Rusya'da "Bolşevikler" adı verilen komünist militanlarla birlikte gerçekleştirdiği 1917 devrimi ve onu izleyen kanlı bir iç savaştan sonra iktidarı ele geçiren Lenin, kendinden sonra nasıl kanlı bir politika izleneceğinin de işaretlerini vermişti. Kendisine ve komünist sisteme karşı gelen herkesi kurşuna dizdirmiş, ülke içinde yaşanan iç savaş tam üç yıl sürmüş, Rusya tam bir harabeye dönüşmüştü. Lenin bu kanlı savaş sonunda dünyanın ilk totaliter tek parti diktatörlüğünü kurmuştu. Bu dönemde Rusya ekonomik açıdan tam bir felce uğramıştı, fakir halktan zorla vergi alınıp, açlık ve sefaletin dozu giderek artırılıyordu. Üretim alanları, fabrikalar, işletmeler devletleştirilmiş ve bu girişimlere de kimse karşı koyamamıştı. Çünkü karşı koyanların sonu herkes tarafından çok iyi biliniyordu. Uyguladığı politikalarla yakın çevresinin dahi nefretini kazanan Lenin'in 1924'teki ölümü sonrası Komünist Parti'nin başına dünyanın en kanlı diktatörü sayılan Stalin geçti.
Stalin, 30 yıl süren iktidarı boyunca, adeta komünizmin ne denli acımasız bir sistem olduğunu ispatlarcasına bir korku imparatorluğu kurdu. Ülkeyi "komünizm projesini" gerçekleştirme adı altında açlık ve sefalete sürükleme, baskıcı yönetim, köylü halkın zorla çalıştırılması ve mallarına el konması, dini yaşama haklarının tamamen elden alınması hepsi bu kanlı diktatör döneminde hızlandırılmıştı.

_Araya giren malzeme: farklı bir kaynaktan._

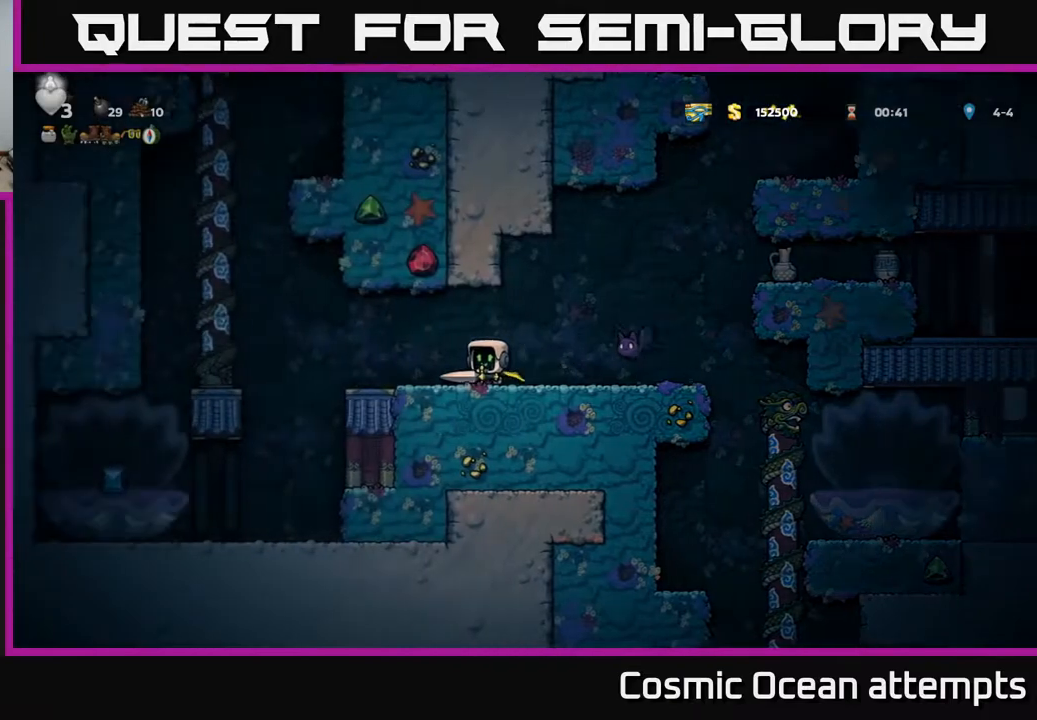
{"buttons": [], "right_stick": "center", "events": [[17, "DPAD_RIGHT", "down"], [50, "X", "down"], [183, "X", "up"], [217, "DPAD_RIGHT", "up"], [233, "DPAD_LEFT", "down"], [483, "DPAD_LEFT", "up"]]}
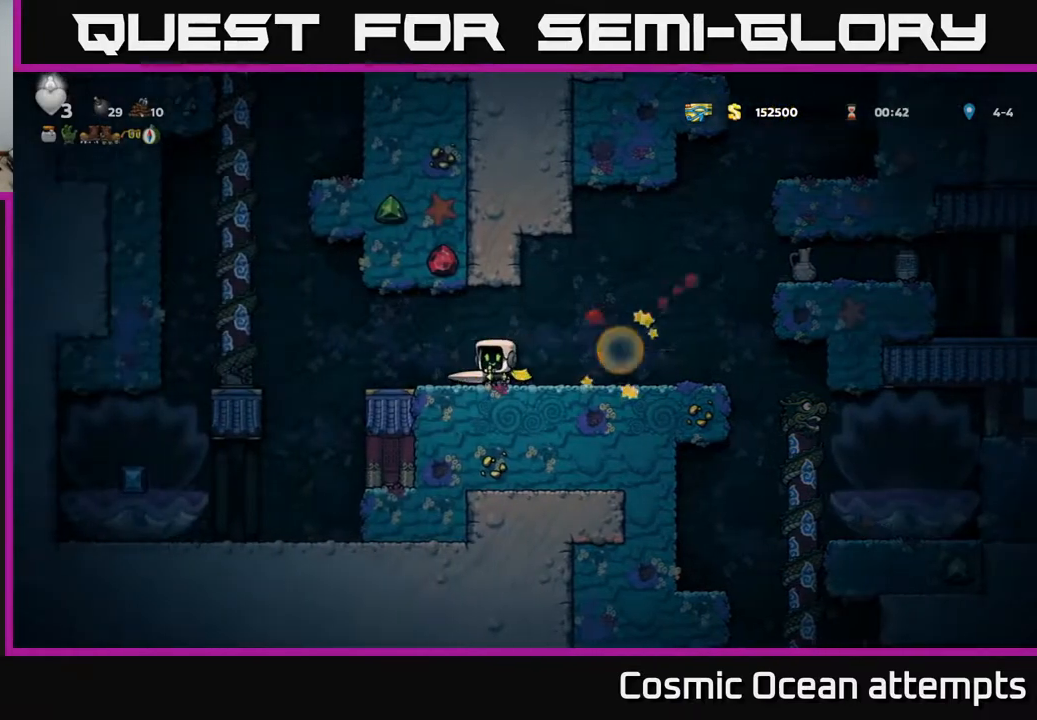
{"buttons": [], "right_stick": "center", "events": []}
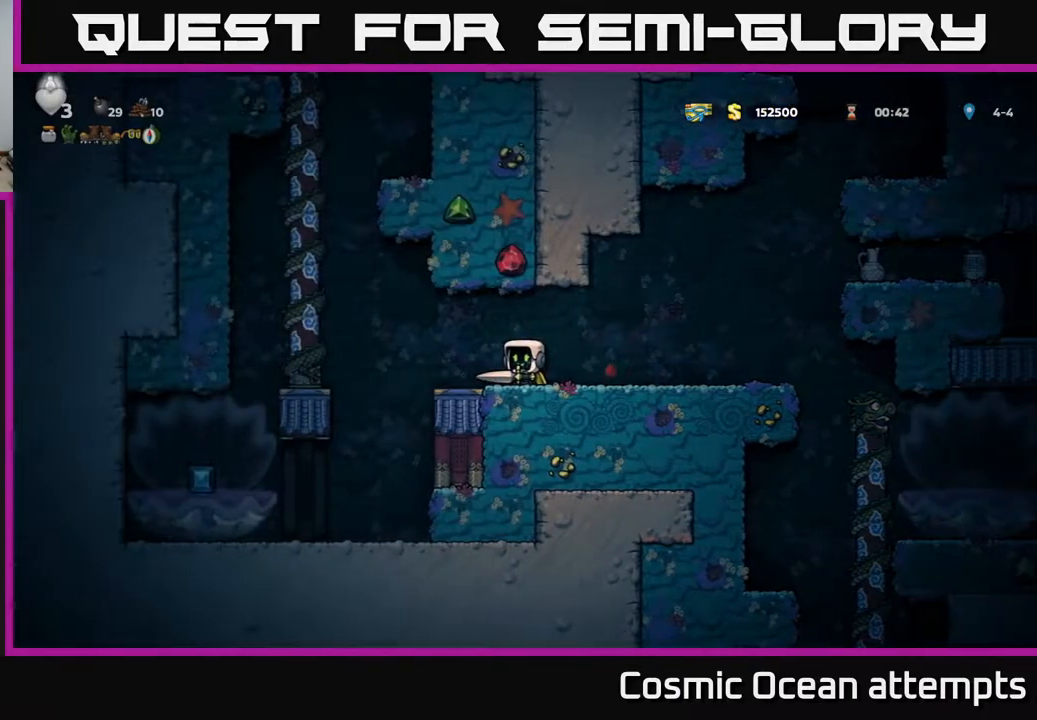
{"buttons": [], "right_stick": "center", "events": []}
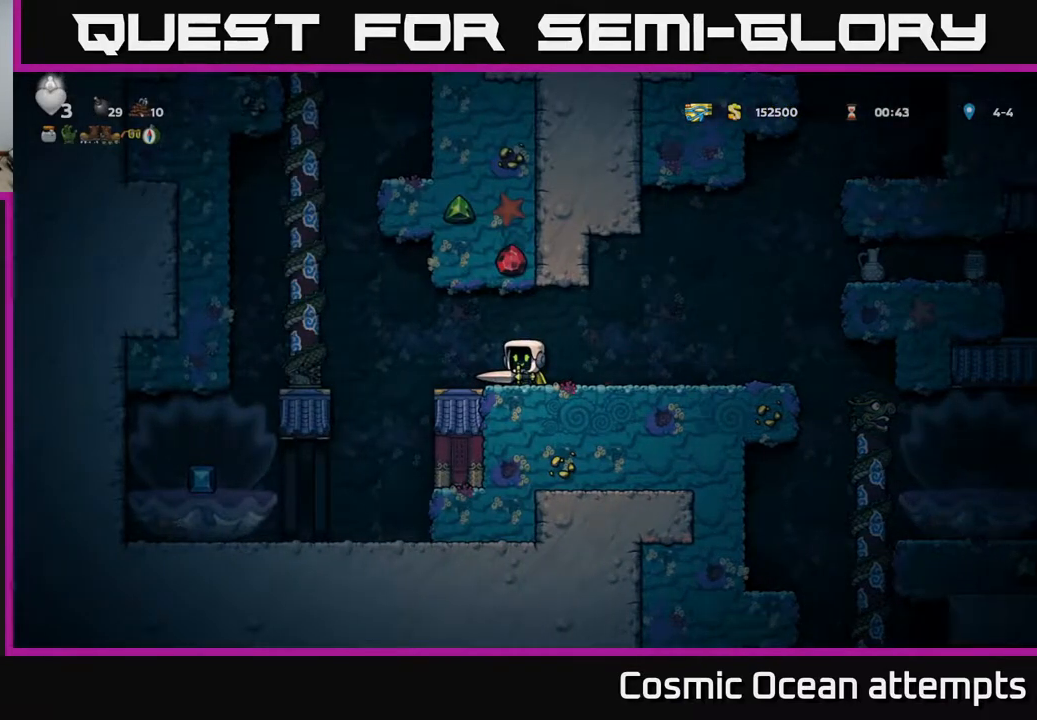
{"buttons": ["DPAD_LEFT"], "right_stick": "center", "events": [[150, "DPAD_LEFT", "down"], [350, "A", "down"], [500, "A", "up"]]}
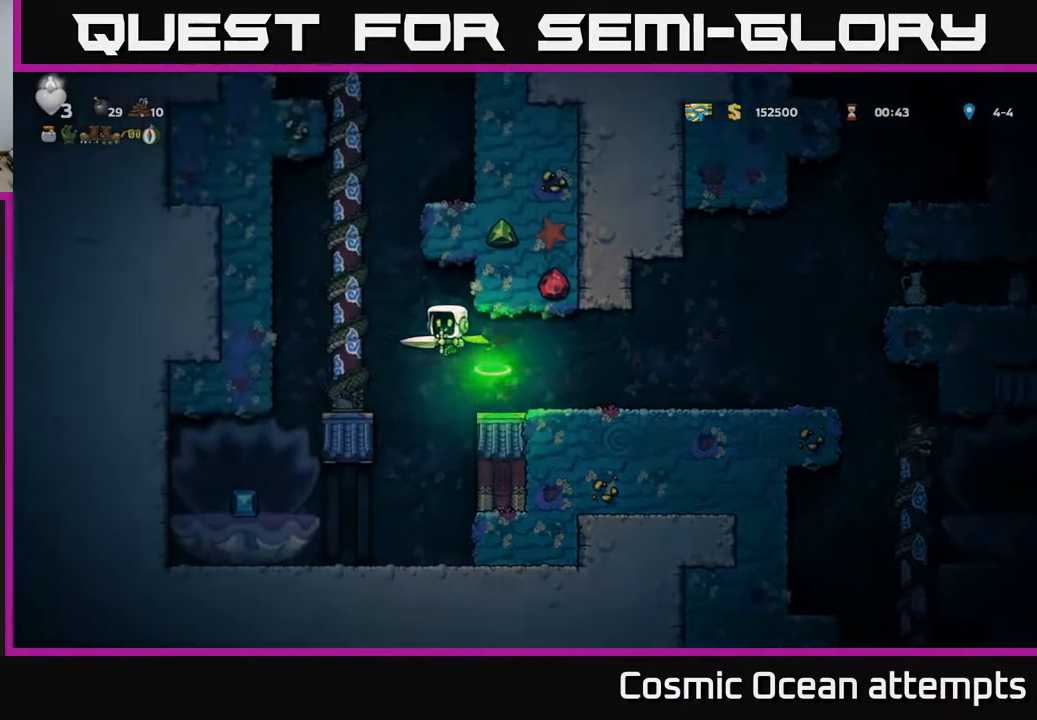
{"buttons": ["DPAD_UP"], "right_stick": "center", "events": [[100, "DPAD_UP", "down"], [150, "DPAD_LEFT", "up"]]}
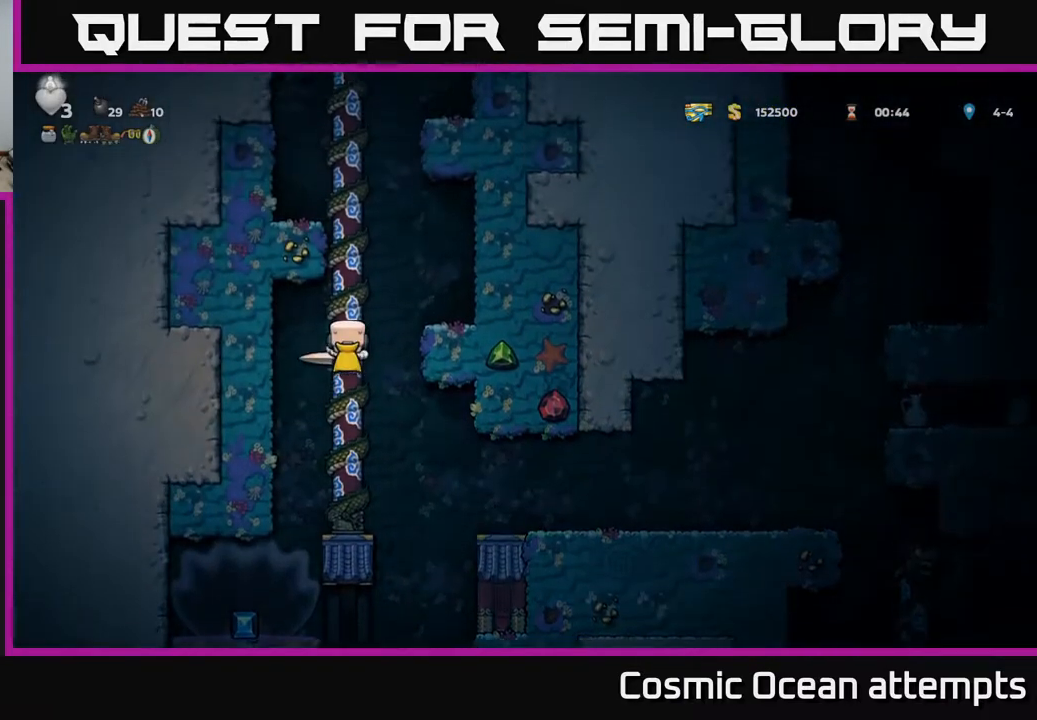
{"buttons": ["DPAD_UP"], "right_stick": "center", "events": []}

Stalin'in ilk önemli icraatı, Rusya nüfusunun yüzde 80'ini oluşturan köylülerin tarlalarına devlet adına el koymak oldu. Özel mülkiyeti yok etmeye yönelik bu politika gereği, Rus köylülerinin bütün mahsulü silahlı görevliler tarafından toplandı. Bunun sonucunda, çok şiddetli bir açlık baş gösterdi. Yiyecek hiçbir şey bulamayan milyonlarca kadın, çocuk ve yaşlı açlıktan yaşamını yitirdi. Kazakistan nüfusunun yüzde 20'si açlıktan öldü. Kafkasya'daki ölü sayısı bir milyonu aştı. Stalin, bu politikasına direnmeye çalışan yüz binlerce insanı, Sibirya'daki çalışma kamplarına yolladı. Tutsakların çok ağır şartlarda ölesiye çalıştırıldıkları bu kamplar, bu insanların çoğuna mezar olacaktı. Öte yandan on binlerce insan, Stalin'in gizli polisi tarafından idam edildi. Aralarında Kırım ya da Türkistan Türkleri'nin de bulunduğu milyonlar, Rusya'nın uzak köşelerine zorla göç ettirildi.
Stalin, tüm bu kanlı politikaları sonucunda yaklaşık 20 milyon insanı katletti. Tarihçilerin bildirdiğine göre, bu vahşetten özel bir zevk duyuyordu. Kremlin'deki çalışma masasına oturup, toplama kamplarında öldürülen ya da idam edilen insanların sayılarını içeren listeleri incelemekten büyük keyif alıyordu. Stalin döneminde devlet terörü sadece sistemi eleştirenlere ve aydınlara zarar vermekle kalmamış, herkes kendini tehdit altında hisseder hale gelmişti. En ufak bir "muhalefet"i olduğu düşünülen insanlar, kitleler halinde "Gulag" adı verilen toplama kamplarına dolduruluyor ve katlediliyordu. Stalin terör sayesinde ülkenin tümü üstünde mutlak iktidarını kurdu.